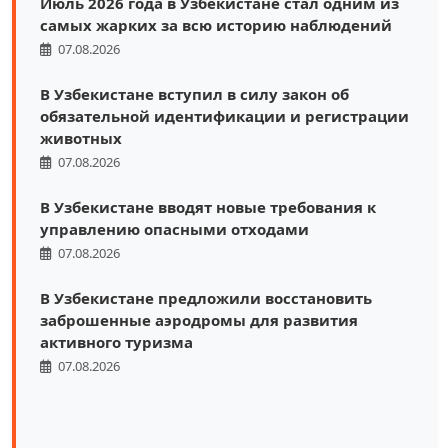
Июль 2026 года в Узбекистане стал одним из
самых жарких за всю историю наблюдений
07.08.2026
В Узбекистане вступил в силу закон об
обязательной идентификации и регистрации
животных
07.08.2026
В Узбекистане вводят новые требования к
управлению опасными отходами
07.08.2026
В Узбекистане предложили восстановить
заброшенные аэродромы для развития
активного туризма
07.08.2026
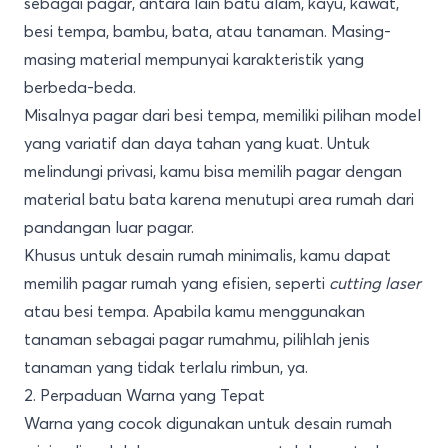
sebagai pagar, antara lain batu alam, kayu, kawat,
besi tempa, bambu, bata, atau tanaman. Masing-
masing material mempunyai karakteristik yang
berbeda-beda.
Misalnya pagar dari besi tempa, memiliki pilihan model
yang variatif dan daya tahan yang kuat. Untuk
melindungi privasi, kamu bisa memilih pagar dengan
material batu bata karena menutupi area rumah dari
pandangan luar pagar.
Khusus untuk desain rumah minimalis, kamu dapat
memilih pagar rumah yang efisien, seperti
cutting laser
atau besi tempa. Apabila kamu menggunakan
tanaman sebagai pagar rumahmu, pilihlah jenis
tanaman yang tidak terlalu rimbun, ya.
2. Perpaduan Warna yang Tepat
Warna yang cocok digunakan untuk desain rumah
:::::
**Task brief**
Return all of the lines above word for word, and leave the pictures out of your answer.

**Exercise solution**
Июль 2026 года в Узбекистане стал одним из
самых жарких за всю историю наблюдений
07.08.2026
В Узбекистане вступил в силу закон об
обязательной идентификации и регистрации
животных
07.08.2026
В Узбекистане вводят новые требования к
управлению опасными отходами
07.08.2026
В Узбекистане предложили восстановить
заброшенные аэродромы для развития
активного туризма
07.08.2026
sebagai pagar, antara lain batu alam, kayu, kawat,
besi tempa, bambu, bata, atau tanaman. Masing-
masing material mempunyai karakteristik yang
berbeda-beda.
Misalnya pagar dari besi tempa, memiliki pilihan model
yang variatif dan daya tahan yang kuat. Untuk
melindungi privasi, kamu bisa memilih pagar dengan
material batu bata karena menutupi area rumah dari
pandangan luar pagar.
Khusus untuk desain rumah minimalis, kamu dapat
memilih pagar rumah yang efisien, seperti
cutting laser
atau besi tempa. Apabila kamu menggunakan
tanaman sebagai pagar rumahmu, pilihlah jenis
tanaman yang tidak terlalu rimbun, ya.
2. Perpaduan Warna yang Tepat
Warna yang cocok digunakan untuk desain rumah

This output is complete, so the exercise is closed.